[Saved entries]
-- Opening Marker --

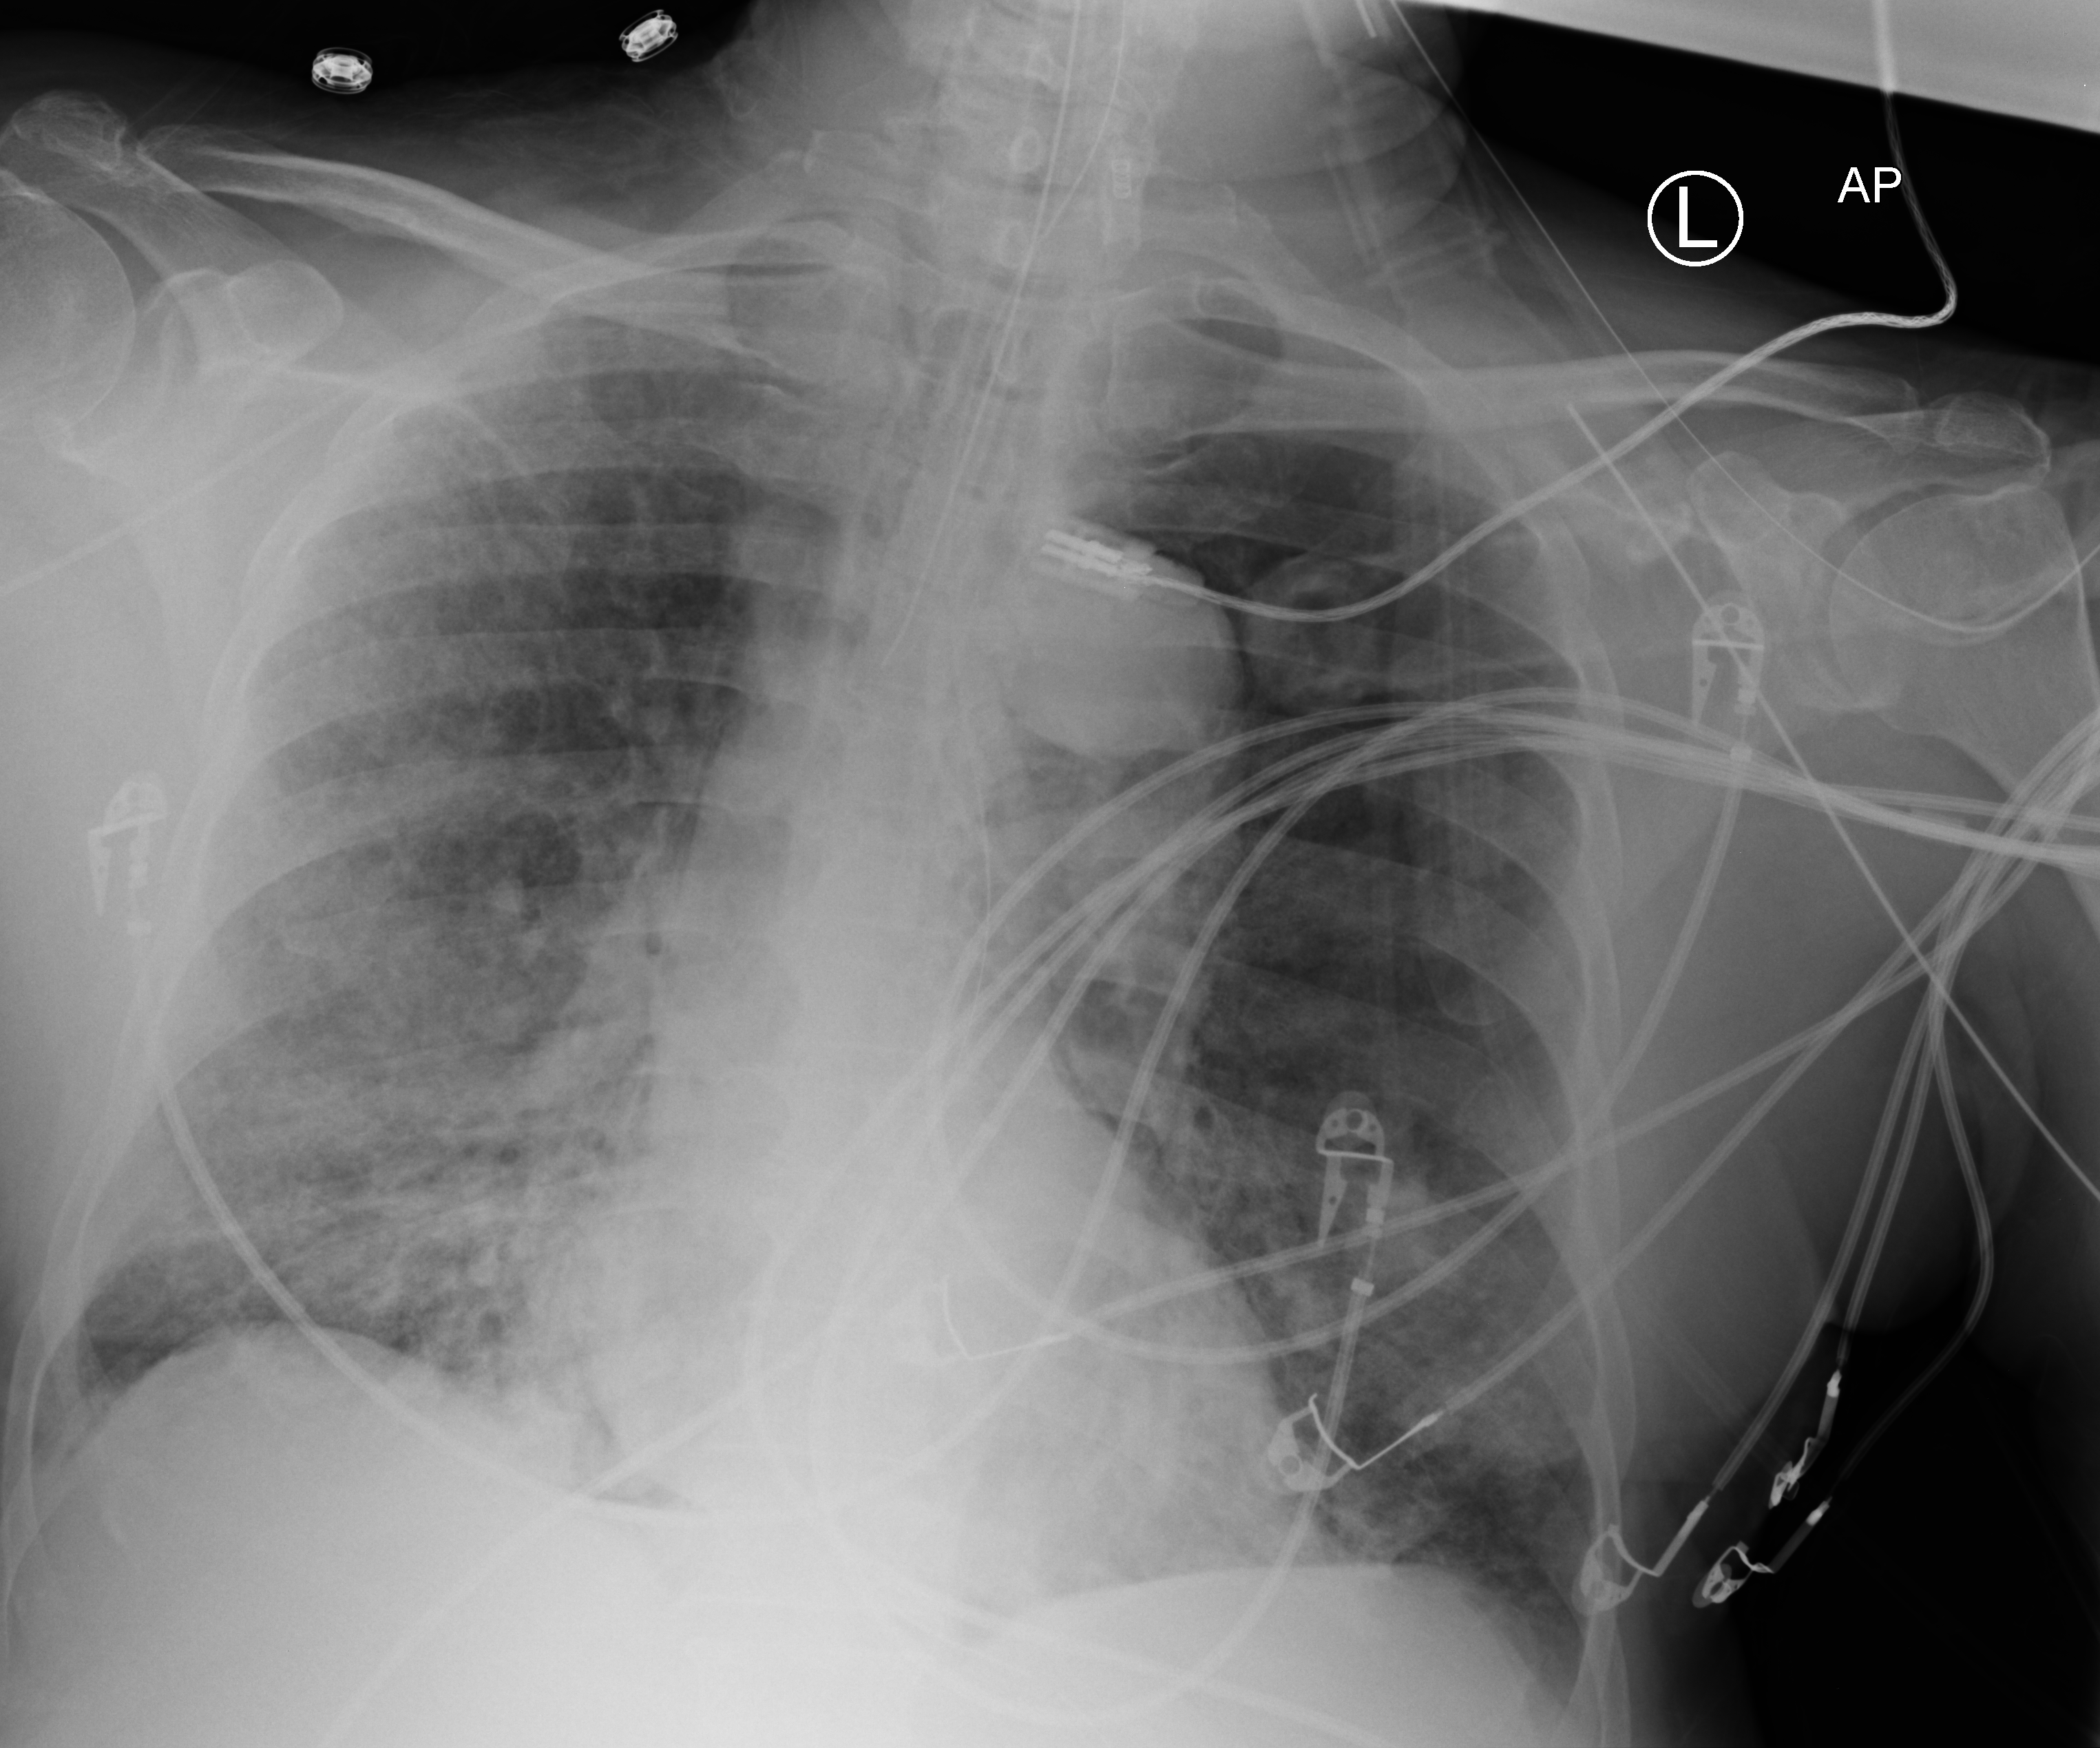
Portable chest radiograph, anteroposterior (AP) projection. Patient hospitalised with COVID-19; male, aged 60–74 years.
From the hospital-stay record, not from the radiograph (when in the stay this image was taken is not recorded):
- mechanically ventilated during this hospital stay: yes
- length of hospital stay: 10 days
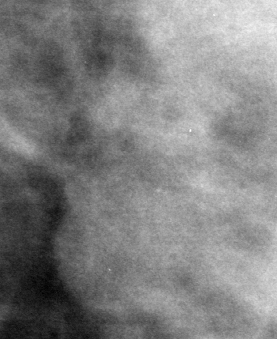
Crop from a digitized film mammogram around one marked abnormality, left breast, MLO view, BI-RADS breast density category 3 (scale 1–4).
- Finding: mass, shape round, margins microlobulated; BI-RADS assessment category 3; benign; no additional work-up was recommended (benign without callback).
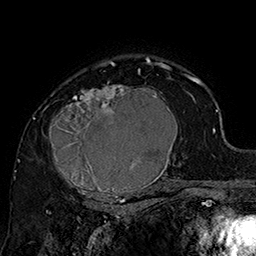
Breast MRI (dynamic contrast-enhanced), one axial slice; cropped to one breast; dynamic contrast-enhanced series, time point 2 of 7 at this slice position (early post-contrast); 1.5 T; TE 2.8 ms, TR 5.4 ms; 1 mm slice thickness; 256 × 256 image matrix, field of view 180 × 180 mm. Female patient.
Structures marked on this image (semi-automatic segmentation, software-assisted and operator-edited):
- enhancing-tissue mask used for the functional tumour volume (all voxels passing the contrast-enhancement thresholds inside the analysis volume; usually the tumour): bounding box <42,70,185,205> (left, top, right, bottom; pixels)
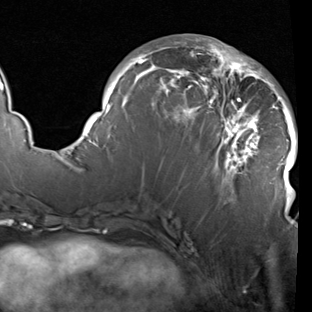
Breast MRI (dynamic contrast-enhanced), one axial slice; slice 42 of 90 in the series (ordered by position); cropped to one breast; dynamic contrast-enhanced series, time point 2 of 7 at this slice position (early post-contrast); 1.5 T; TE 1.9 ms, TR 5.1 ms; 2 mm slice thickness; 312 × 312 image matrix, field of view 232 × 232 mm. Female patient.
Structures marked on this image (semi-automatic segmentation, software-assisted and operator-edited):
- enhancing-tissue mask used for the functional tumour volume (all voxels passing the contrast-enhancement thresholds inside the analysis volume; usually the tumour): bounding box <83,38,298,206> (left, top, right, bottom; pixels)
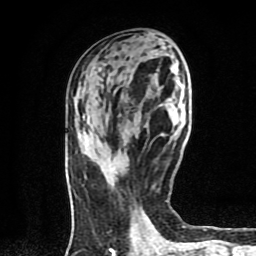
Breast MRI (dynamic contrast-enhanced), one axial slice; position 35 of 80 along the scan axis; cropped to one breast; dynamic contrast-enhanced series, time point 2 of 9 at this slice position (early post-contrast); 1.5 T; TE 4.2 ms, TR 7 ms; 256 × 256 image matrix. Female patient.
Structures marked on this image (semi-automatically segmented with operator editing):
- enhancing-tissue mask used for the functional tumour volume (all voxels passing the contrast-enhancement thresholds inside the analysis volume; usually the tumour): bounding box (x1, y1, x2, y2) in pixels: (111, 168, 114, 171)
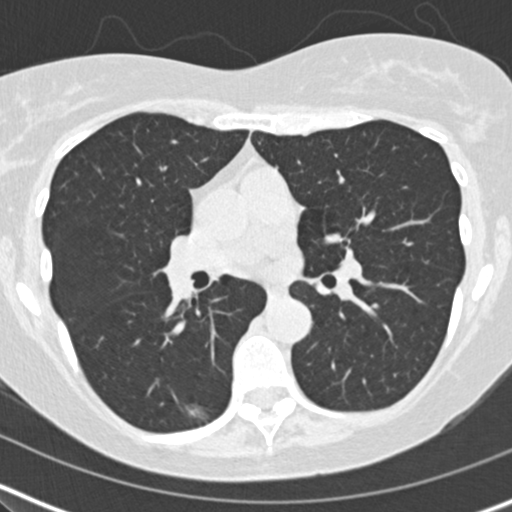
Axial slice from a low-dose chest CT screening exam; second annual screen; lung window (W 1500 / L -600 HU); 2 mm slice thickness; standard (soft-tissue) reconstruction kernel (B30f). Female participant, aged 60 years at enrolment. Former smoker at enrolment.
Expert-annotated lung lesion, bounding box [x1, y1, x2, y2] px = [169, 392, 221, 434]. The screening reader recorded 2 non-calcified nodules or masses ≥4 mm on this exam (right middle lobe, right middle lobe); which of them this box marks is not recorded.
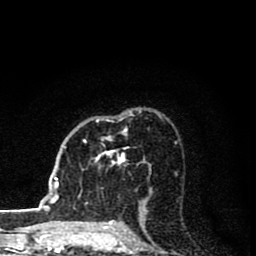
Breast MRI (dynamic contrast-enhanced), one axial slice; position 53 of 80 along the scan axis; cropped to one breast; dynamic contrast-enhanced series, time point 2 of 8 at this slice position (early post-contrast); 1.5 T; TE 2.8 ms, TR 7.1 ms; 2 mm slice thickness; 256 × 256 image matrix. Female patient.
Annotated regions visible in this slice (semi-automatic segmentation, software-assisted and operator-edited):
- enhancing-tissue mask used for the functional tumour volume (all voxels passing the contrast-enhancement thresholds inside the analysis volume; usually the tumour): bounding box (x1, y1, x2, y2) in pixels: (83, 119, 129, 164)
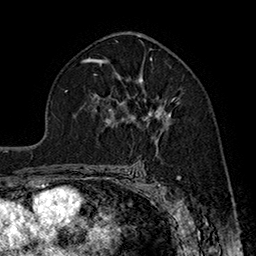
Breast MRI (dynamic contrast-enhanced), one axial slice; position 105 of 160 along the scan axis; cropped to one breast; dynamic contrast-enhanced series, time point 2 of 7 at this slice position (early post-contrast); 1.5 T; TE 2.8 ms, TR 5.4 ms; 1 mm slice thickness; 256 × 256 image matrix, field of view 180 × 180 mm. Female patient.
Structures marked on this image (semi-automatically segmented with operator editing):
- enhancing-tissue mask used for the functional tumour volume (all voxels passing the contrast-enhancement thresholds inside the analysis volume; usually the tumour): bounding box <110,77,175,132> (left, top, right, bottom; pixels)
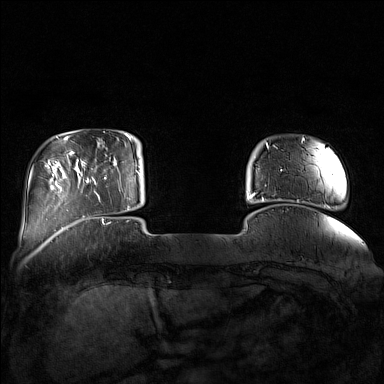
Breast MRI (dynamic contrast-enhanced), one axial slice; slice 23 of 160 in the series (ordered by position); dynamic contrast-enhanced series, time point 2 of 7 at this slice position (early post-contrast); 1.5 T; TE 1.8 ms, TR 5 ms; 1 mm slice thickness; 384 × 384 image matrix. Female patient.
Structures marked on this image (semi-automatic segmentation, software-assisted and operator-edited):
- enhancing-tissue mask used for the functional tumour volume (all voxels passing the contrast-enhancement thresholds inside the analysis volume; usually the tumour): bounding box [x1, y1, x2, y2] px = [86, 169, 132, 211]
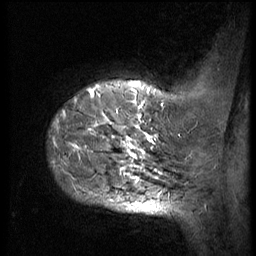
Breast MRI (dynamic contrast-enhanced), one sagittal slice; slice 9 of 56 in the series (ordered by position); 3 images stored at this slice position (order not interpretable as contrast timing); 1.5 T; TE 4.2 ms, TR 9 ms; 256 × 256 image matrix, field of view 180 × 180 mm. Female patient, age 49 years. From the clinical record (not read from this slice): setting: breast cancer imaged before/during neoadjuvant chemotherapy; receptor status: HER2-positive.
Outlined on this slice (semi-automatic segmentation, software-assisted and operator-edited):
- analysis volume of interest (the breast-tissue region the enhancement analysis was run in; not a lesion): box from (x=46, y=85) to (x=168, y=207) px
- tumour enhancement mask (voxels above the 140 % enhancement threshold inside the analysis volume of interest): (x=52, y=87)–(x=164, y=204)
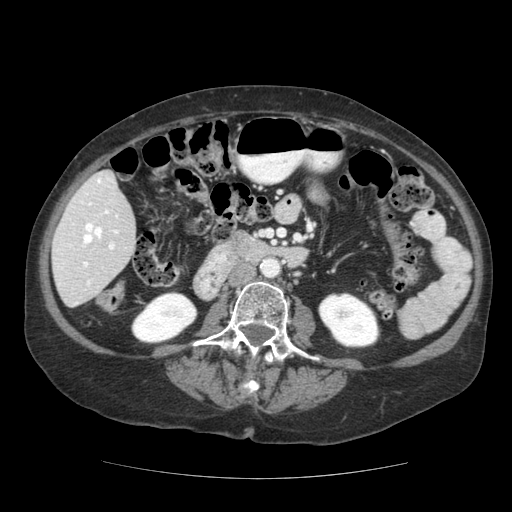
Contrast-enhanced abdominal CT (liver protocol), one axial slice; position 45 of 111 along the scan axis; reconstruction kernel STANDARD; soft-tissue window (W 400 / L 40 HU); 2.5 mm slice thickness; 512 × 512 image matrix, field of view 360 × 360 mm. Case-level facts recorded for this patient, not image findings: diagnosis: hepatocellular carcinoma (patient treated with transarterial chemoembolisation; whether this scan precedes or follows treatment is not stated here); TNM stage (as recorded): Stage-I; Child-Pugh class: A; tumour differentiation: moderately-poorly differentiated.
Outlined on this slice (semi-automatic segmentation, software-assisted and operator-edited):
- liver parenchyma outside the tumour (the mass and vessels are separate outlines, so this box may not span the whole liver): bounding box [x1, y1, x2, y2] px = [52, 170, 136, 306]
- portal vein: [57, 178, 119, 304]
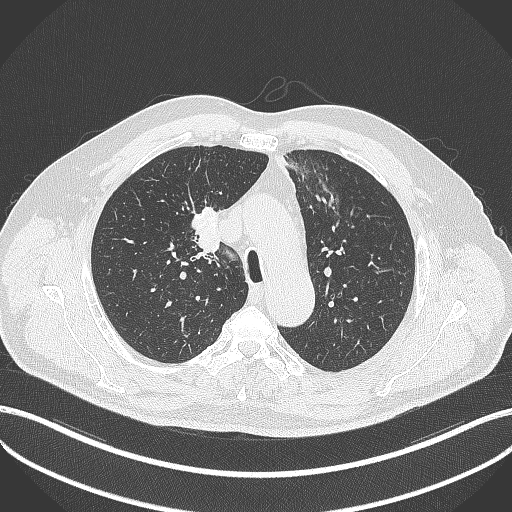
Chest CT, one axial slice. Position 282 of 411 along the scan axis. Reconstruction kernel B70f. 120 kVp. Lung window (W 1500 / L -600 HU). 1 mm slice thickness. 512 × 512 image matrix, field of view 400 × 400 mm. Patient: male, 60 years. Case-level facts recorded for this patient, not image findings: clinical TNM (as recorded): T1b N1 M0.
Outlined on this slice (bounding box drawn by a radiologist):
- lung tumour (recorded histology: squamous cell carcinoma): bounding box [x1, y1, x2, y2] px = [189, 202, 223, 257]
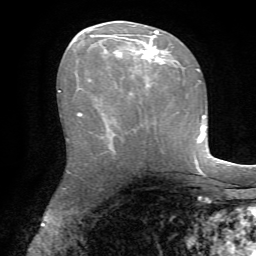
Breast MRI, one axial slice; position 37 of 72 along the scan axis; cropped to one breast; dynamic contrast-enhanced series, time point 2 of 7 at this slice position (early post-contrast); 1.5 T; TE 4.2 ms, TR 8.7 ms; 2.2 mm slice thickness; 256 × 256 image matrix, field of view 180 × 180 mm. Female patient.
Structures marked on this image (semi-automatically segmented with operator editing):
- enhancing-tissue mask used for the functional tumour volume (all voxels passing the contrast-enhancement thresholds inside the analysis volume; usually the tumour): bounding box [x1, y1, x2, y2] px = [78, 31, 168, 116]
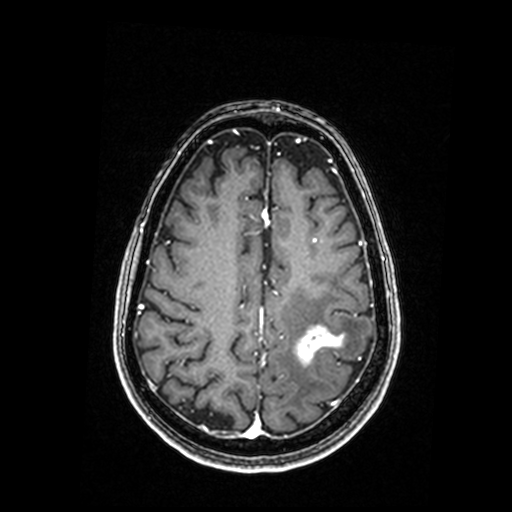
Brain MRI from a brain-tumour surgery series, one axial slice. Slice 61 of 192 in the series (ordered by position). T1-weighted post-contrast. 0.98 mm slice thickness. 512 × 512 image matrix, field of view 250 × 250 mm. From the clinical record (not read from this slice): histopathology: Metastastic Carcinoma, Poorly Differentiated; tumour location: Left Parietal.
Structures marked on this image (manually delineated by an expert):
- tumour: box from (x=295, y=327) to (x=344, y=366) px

-- Closing Marker --

= INSTRUCTIONS FOR THE TASK =
Once the line with "384 image matrix. Female patient." is found above, transcribe each line from it through the line with "- tumour enhancement", exactly, and omit the pictures.

= ANSWER SPACE =
Breast MRI (dynamic contrast-enhanced), one axial slice; slice 23 of 160 in the series (ordered by position); dynamic contrast-enhanced series, time point 2 of 7 at this slice position (early post-contrast); 1.5 T; TE 1.8 ms, TR 5 ms; 1 mm slice thickness; 384 × 384 image matrix. Female patient.
Structures marked on this image (semi-automatic segmentation, software-assisted and operator-edited):
- enhancing-tissue mask used for the functional tumour volume (all voxels passing the contrast-enhancement thresholds inside the analysis volume; usually the tumour): bounding box [x1, y1, x2, y2] px = [86, 169, 132, 211]
Breast MRI (dynamic contrast-enhanced), one sagittal slice; slice 9 of 56 in the series (ordered by position); 3 images stored at this slice position (order not interpretable as contrast timing); 1.5 T; TE 4.2 ms, TR 9 ms; 256 × 256 image matrix, field of view 180 × 180 mm. Female patient, age 49 years. From the clinical record (not read from this slice): setting: breast cancer imaged before/during neoadjuvant chemotherapy; receptor status: HER2-positive.
Outlined on this slice (semi-automatic segmentation, software-assisted and operator-edited):
- analysis volume of interest (the breast-tissue region the enhancement analysis was run in; not a lesion): box from (x=46, y=85) to (x=168, y=207) px
- tumour enhancement mask (voxels above the 140 % enhancement threshold inside the analysis volume of interest): (x=52, y=87)–(x=164, y=204)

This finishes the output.